New Hampshire House Votes Down Adoption Ban

The New Hampshire House of Representatives voted to repeal the state's anti-gay adoption ban March 18. In the late 1980s the New Hampshire legislature passed a law banning gay, lesbian, bisexual, and transgender people from becoming adoptive or foster parents. Two separate votes were taken today - one of the foster care ban and one on the adoption band. Both times, the House voted overwhelmingly to repeal the ban. The repeal bill now moves to the state Senate, where its prospects are good.

New Hampshire is currently one of two states with laws preventing adoption because of a prospective parent's sexual orientation. Florida passed an adoption ban in 1977. This year, state agencies in Arkansas and Utah approved regulations to prevent gay, lesbian, bisexual, and transgender people from becoming foster or parents, respectively. Similar anti-gay legislation has been introduced this year in Texas, Indiana, Oklahoma, and Arizona.

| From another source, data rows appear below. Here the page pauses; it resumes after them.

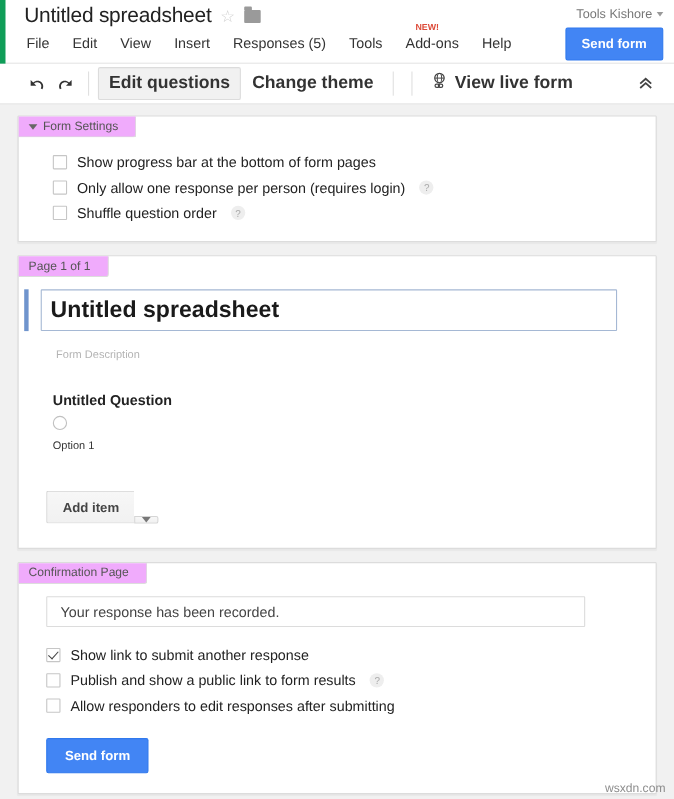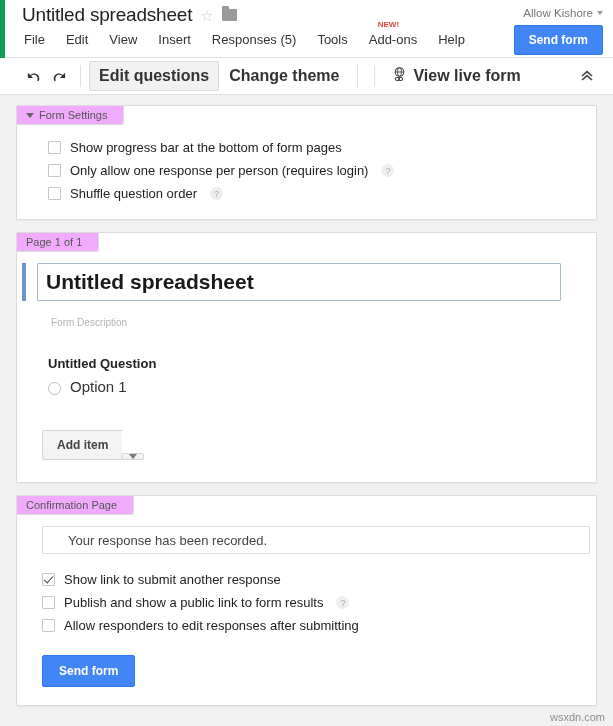--- a/index.html
+++ b/index.html
@@ -296,24 +296,25 @@
     margin: 28px 0 0 31px;
   }
   .q-title {
     font-size: 13px;
     font-weight: bold;
     color: #222;
     margin-bottom: 7px;
   }
   .opt-row {
     display: flex;
-    align-items: flex-end;
+    align-items: flex-start;
     gap: 9px;
-    font-size: 15px;
+    font-size: 10px;
     color: #333;
+    flex-direction: column;
   }
   .radio {
     width: 13px; height: 13px;
     border: 1px solid #c0c0c0;
     border-radius: 50%;
     background: #fff;
     flex: 0 0 auto;
     cursor: pointer;
   }
   .additem-wrap {
@@ -350,28 +351,28 @@
     border-top: 5px solid #777;
   }
 
   
   .conf-body {
     padding: 30px 0 18px 0;
   }
   .conf-input {
     display: block;
     margin: 0 0 0 25px;
-    width: 548px;
+    width: 490px;
     height: 28px;
     border: 1px solid #dcdcdc;
     background: #fff;
     font-family: "Liberation Sans", sans-serif;
     font-size: 13px;
     color: #444;
-    padding: 0 25px;
+    padding: 0 12px;
     border-radius: 1px;
     outline: none;
   }
   .conf-checks {
     margin: 14px 0 0 25px;
   }
   .send-form-bottom {
     margin: 18px 0 0 25px;
     background: #4285f4;
     border: 1px solid #3079ed;
@@ -413,21 +414,21 @@
     <span class="menu-item">Responses (5)</span>
     <span class="menu-item">Tools</span>
     <span class="menu-item">
       <span class="new-badge">NEW!</span>
       <span>Add-ons</span>
     </span>
     <span class="menu-item">Help</span>
   </div>
 
   <div class="user-area">
-    <span class="user-name">Allow Kishore</span>
+    <span class="user-name">Tools Kishore</span>
     <span class="caret-down"></span>
   </div>
 
   <button class="send-form-top">Send form</button>
 </div>
 
 <div class="toolbar">
   <div class="tb-icon-btn">
     <svg width="15" height="15" viewBox="0 0 16 16" aria-hidden="true">
       <path d="M4.5 6.5 L2 4 L2 9.5 L7.5 9.5 L5.3 7.3 C7.2 5.7 10 5.9 11.5 7.7 C12.6 9 12.6 10.8 11.8 12.2 L13.4 13 C14.6 11 14.5 8.4 12.9 6.6 C10.8 4.2 7 4 4.5 6.5 Z" fill="#333"></path>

The following is a statement from National Gay and Lesbian Task Force field organizer Sue Hyde. Hyde, who lives in Boston, is also the parent of two children.

Let the word go forth from Concord: sexual orientation prejudice and discrimination is not in the best interests of children. Kids need love not bigotry.

Today's historic vote by the New Hampshire House of Representatives to repeal the state's anti-children and anti-gay adoption/foster care law is a new high water mark for gay and lesbian people in New Hampshire and the nation. In a number of other states, legislators are considering bans similar to the one just rejected by the New Hampshire House.

This law was adopted in 1987, following a two-year struggle in Massachusetts to rescind a similar statewide policy. It codified the most hurtful myth about gay and lesbian people: that our sexual orientation makes us bad parents. Today's victory in the House firmly rejects that old and outdated idea for New Hampshire and the nation.

Today's action in New Hampshire comes days before the kickoff of an historic, first-ever campaign of actions in all 50 states for equality. Called Equality Begins at Home, the campaign is the largest grassroots political action in the history of the gay, lesbian, bisexual, and transgender movement. Activists in all 50 states plus the District of Columbia and Puerto Rico have organized more than 350 events to address issues of anti-gay discrimination, violence, and prejudice. Equality Begins at Home is coordinated by the National Gay and Lesbian Task Force and organized by the Federation of Lesbian, Gay, Bisexual, and Transgender Political Organizations.